Redacción LVI
Colombia, en general, fue el equipo que más se arriesgó. Presionó y propuso mejor, recuperó antes el balón y generó un volumen de ocasiones claramente superior, pero nuevamente le faltó eficacia en la definición.
Desde el inicio, Colombia impuso un ritmo más intenso. James Rodríguez comandó muchos ataques y Luis Díaz fue una amenaza permanente cuando encontró los espacios para hacerlo. El equipo colombiano consiguió recuperar el balón rápidamente tras pérdida, evitando que Portugal pudiera desarrollar su juego con comodidad.
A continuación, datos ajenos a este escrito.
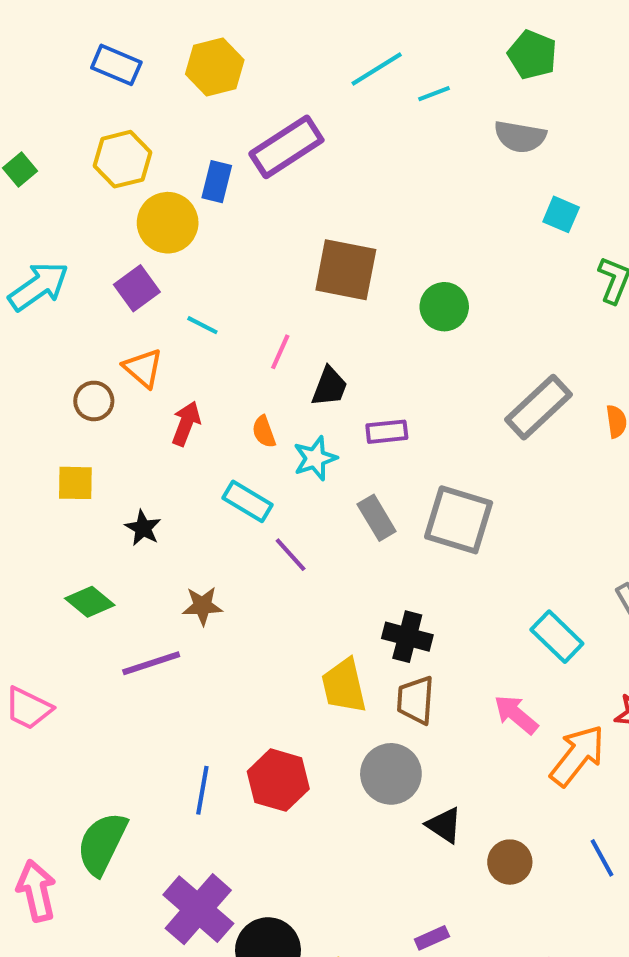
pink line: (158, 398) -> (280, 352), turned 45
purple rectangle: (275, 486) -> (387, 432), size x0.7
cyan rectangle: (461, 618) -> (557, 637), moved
En la segunda parte esa superioridad se hizo aún más evidente. Colombia acumuló llegadas y terminó con más de 20 remates, una cifra muy alta para un partido de este nivel. Sin embargo, entre la falta de puntería y las intervenciones del arquero portugués, el gol nunca llegó.
Por su parte, Portugal mostró dos facetas. Durante varios pasajes sufrió para salir de la presión colombiana y le costó generar fútbol. Aun así, nunca perdió el orden defensivo y cuando logró superar la primera línea de presión encontró algunas oportunidades, con sus delanteros.
La figura de Portugal terminó siendo Diogo Costa, quien mantuvo el empate con varias atajadas decisivas.
Cuando parecía que Colombia encontraba el premio a su insistencia, Davinson Sánchez marcó un gol, pero el tanto fue anulado por un fuera de juego muy ajustado tras la revisión del VAR. Fue, probablemente, el momento más polémico del encuentro ya que no más de 2 centímetros fueron los que el pie del delantero estaba adelantado. Es algo que habría que revisar ya que esta incorporación del «fuera de juego» modificó la modalidad de juego, poniendo muchas dificultades para su desarrollo, no permitiendo el «juegue juegue» real.
Las claves del partido y que se reflejaron durante toda la jornada, se pueden resumir en tres aspectos
- La presión colombiana, que incomodó durante muchos minutos la salida portuguesa.
- La actuación del arquero Diogo Costa, fundamental para mantener el arco en cero.
- La falta de definición de Colombia, porque generó suficientes ocasiones como para ganar el partido.
Finalmente, el empate clasificó a ambos a la siguiente fase, pero dejó sensaciones distintas. Colombia terminó ganando el Grupo K, con la impresión de haber sido superior en este encuentro. Portugal, a su vez, avanzó como segundo, pero con más dudas futbolísticas que certezas.
Objetivamente, fue uno de esos encuentros que terminan 0-0, pero que resultan mucho más entretenidos de lo que indica el marcador, ya que hubo un intenso juego, muchas llegadas llegadas, un gol anulado por centímetros y dos equipos compitiendo a un nivel muy alto. Sin embargo, el resultado fue un marcador igualado; la sensación futbolística, en cambio, fue que Colombia estuvo más cerca de ganar.